Hernals
In Hernals wurden dokumentarische und pseudodokumentarische vorgänge jeweils von zwei kameras gleichzeitig von verschiedenen blickpunkten aus aufgenommen. dieses material wurde in seine einzelnen bewegungsphasen zerlegt. in der montage wurde jede phase verdoppelt. die dabei verwendeten techniken variieren. der ton wurde ebenfalls verdoppelt, auch hier mit verschiedenen techniken. zwei verschieden wahrgenommene wirklichkeiten, eben aus den bedingungen des films, werden zu einer synthetischen wirklichkeit montiert, wo alles wiederholt wird. diese verdoppelung zerstört das postulat: identität von abbild und bild. verlust der identität, verlust der wirklichkeit (cf. schizophrenie). man stelle sich ein theaterstück vor, wo die akteure jeden satz zweimal sagen, jede geste zweimal machen, jede szene zweimal spielen und man begreift vielleicht die ungeheuerlichkeit unserer wirklichkeit, in der nichts wiederholbar ist. zeit wird nicht angehalten, doch verlängert, zeit als riß zwischen abbild und bild, zeit die raum schafft. (Peter Weibel)

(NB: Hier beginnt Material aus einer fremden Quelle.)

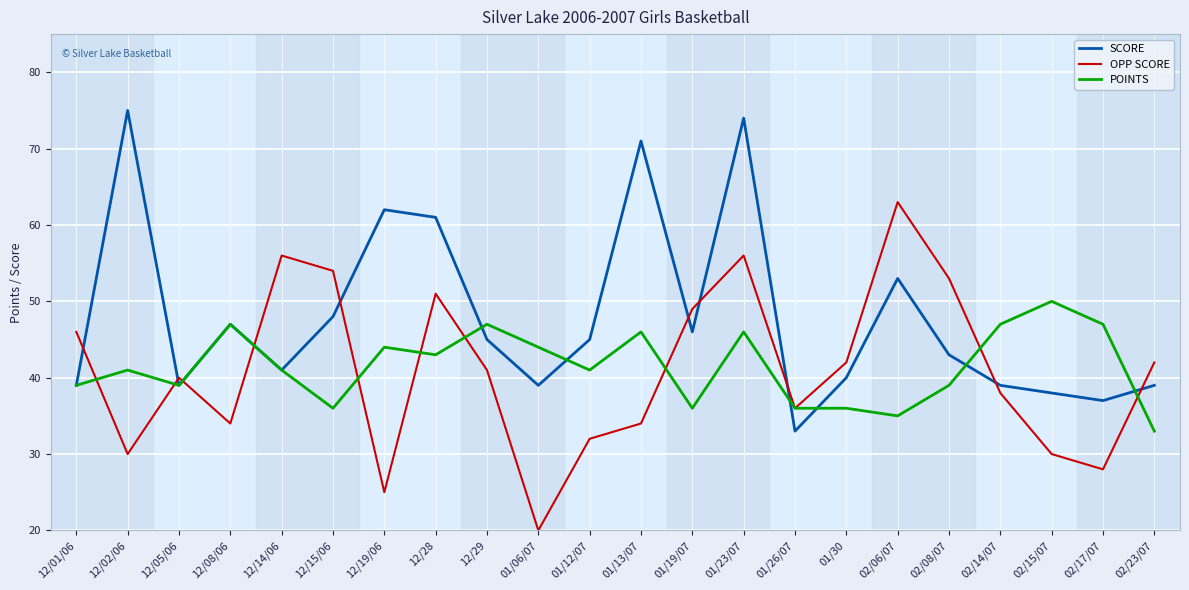

At which category is the sum across all series the highest?

01/23/07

Thomas Korschil zu Hernals von Hans Scheugl
Der lebendige Realismus dieser Montage (pseudo)dokumentarischer Alltagsszenen wird nicht durch eine direkte Manipulation des fotografischen Abbilds in Frage gestellt. Zum originär filmischen Ereignis wird Hernals durch einen drastischen Eingriff in die zeitliche Ordnung der abgebildeten Vorgänge: Die einzelnen Szenen werden, in Fragmente zerteilt, jeweils zweimal gezeigt, nicht als idente Wiederholungen, sondern in zwei verschiedenen, gleichzeitig aufgenommenen Kameraperspektiven. Die resultierende Parallelmontage sprengt das enge Korsett des konventionellen Kinos räumlich, indem der eine, privilegierende Blickpunkt aufgegeben wird und zeitlich, indem die illusionistische (Spielfilm-)Kontinuität ignoriert wird. Bewegungen und Sprachfetzen werden wiederholt, der Lauf der Zeit auf befremdende Weise unterbrochen und zerdehnt. (1995)

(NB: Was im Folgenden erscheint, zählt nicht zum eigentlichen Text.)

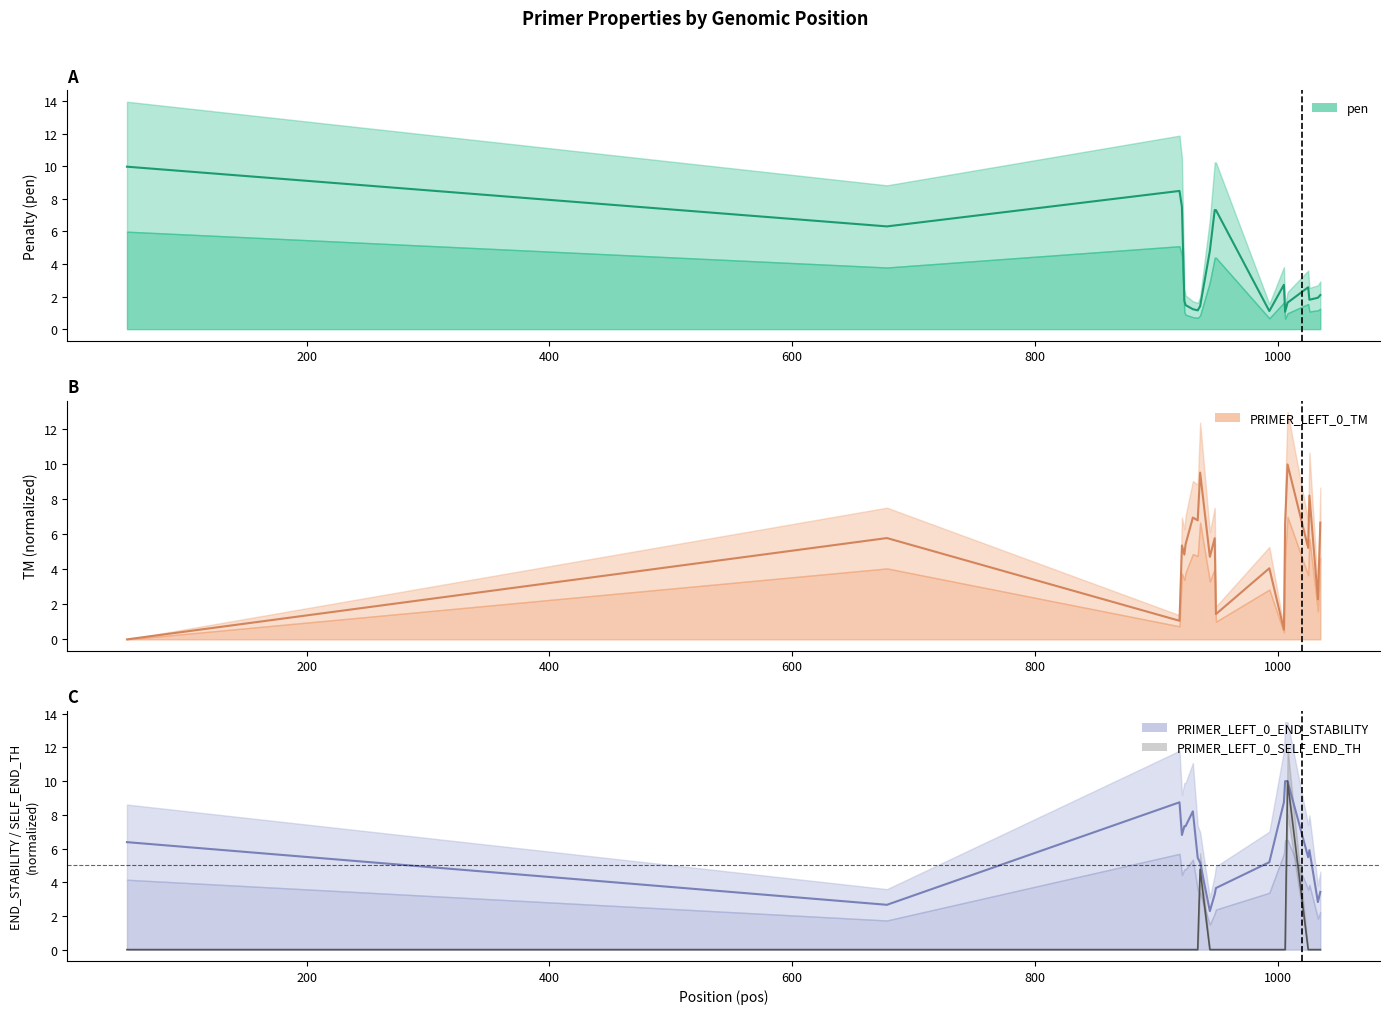

What is the difference between the pen values at 921 and 1033?

5.6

Stefan Grissemann on Hernals by Hans Scheugl
Perhaps as a reaction against his own one-take car travel, Wien 17, Schuhmanngasse, Scheugl here breaks up real time, doubles it for the cinema, turns trivial reality into an alien and completely un-trivial ballet of random (and randomly filmed) movements, into a musical composition of repeated, rhythmic, interlinked scraps of dialogue, and the roaring mechanical cadence of street traffic.
This is the modern dance of the cutting table choreograph, or a terse, precisely composed and fast-moving avant-garde fairy-tale from the Thousand and One motion picture miniatures.